Pleiotropy and facilitation of local adaptation in the silverleaf sunflower Helianthus argophyllus
Pleiotropy and facilitation of local adaptation in the silverleaf sunflower Helianthus argophyllus
Okinedo, U. E.; Moyers, B. T.
AbstractLocal adaptation drives changes in population phenotypes that confer survival or increased reproduction in certain environments. Local adaptation may be hindered or facilitated by pleiotropy, which is the control of multiple traits by a single genetic locus. In this study, we explored the connections between pleiotropy and local adaptation in the Texas endemic silverleaf sunflower, Helianthus argophyllus. Populations of H. argopyllus exhibit a bimodal life history strategy, consisting of tall, late-flowering forms and short, early-flowering forms that occur in close geographic proximity. The expression of life history traits within H. argophyllus populations is linked to local adaptation and controlled by a highly pleiotropic locus. Still, we do not know how local adaptation and pleiotropy interact at the transcriptomic level. We identified putatively locally adapted genes using whole RNA sequencing data and two selection outlier approaches. We assessed transcriptomic pleiotropy by evaluating whether allelic variants within genes control the expression of other genes (an eQTL approach) and gene co-expression network connectivity. Our results show that candidate locally adaptive genes identified by both methods are enriched for eQTL loci.
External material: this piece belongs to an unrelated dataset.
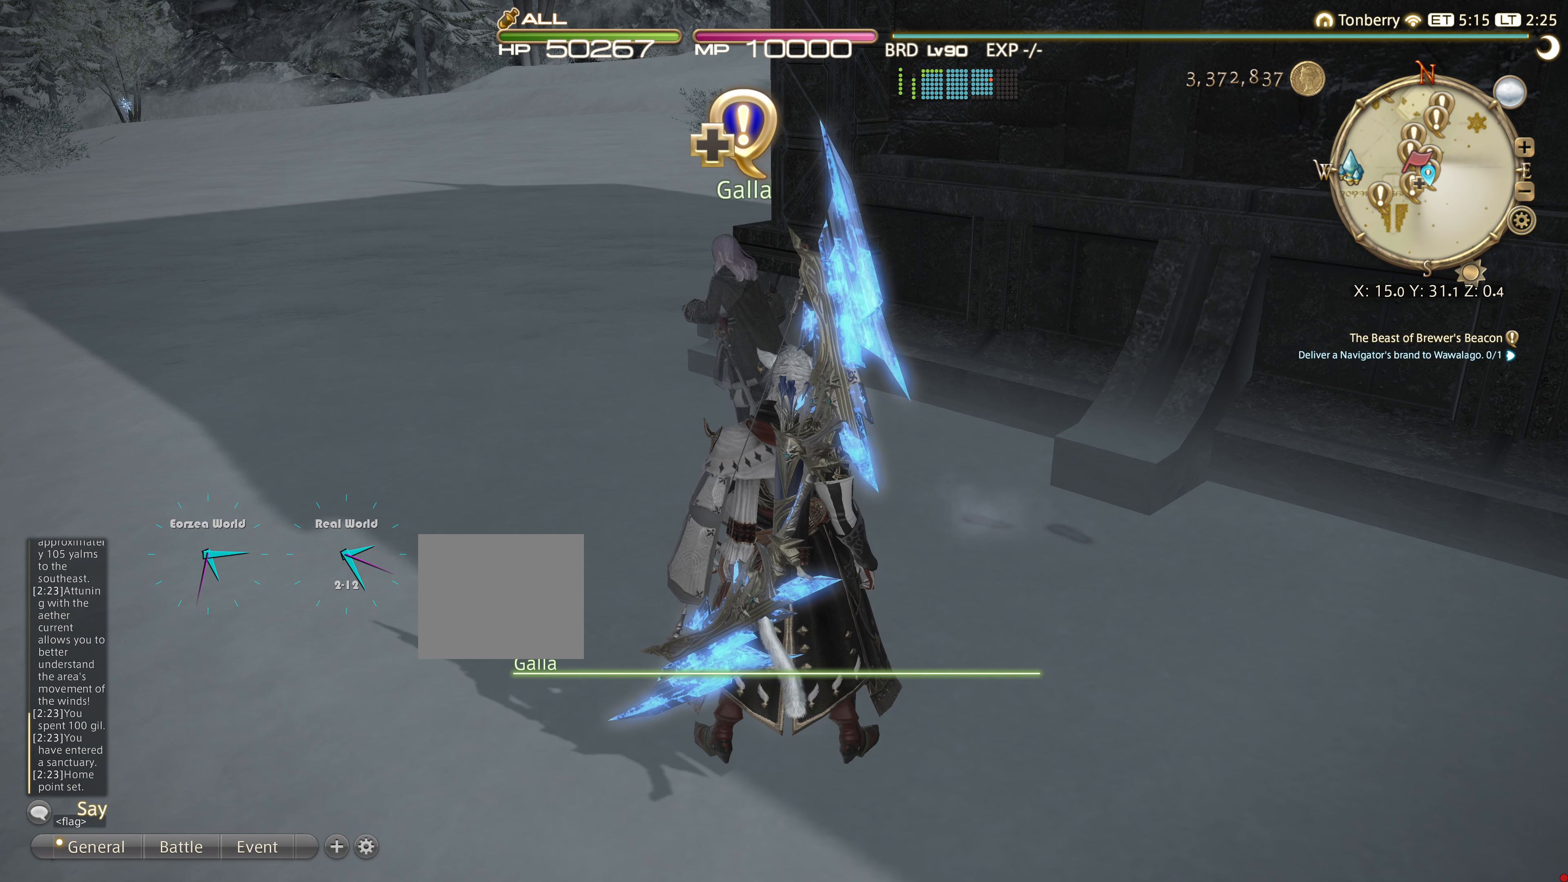
{"buttons": [], "left_stick": "center", "right_stick": "center", "events": []}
Candidate genes identified through associations with environmental variables exhibit modular expression and have significantly lower network connectivity than non-adapted genes. In contrast, candidate genes identified only by controlling for population structure have significantly higher network connectivity. Our results suggest that the role of pleiotropy in local adaptation, at least at the transcriptomic level, depends on the function of the specific loci under selection.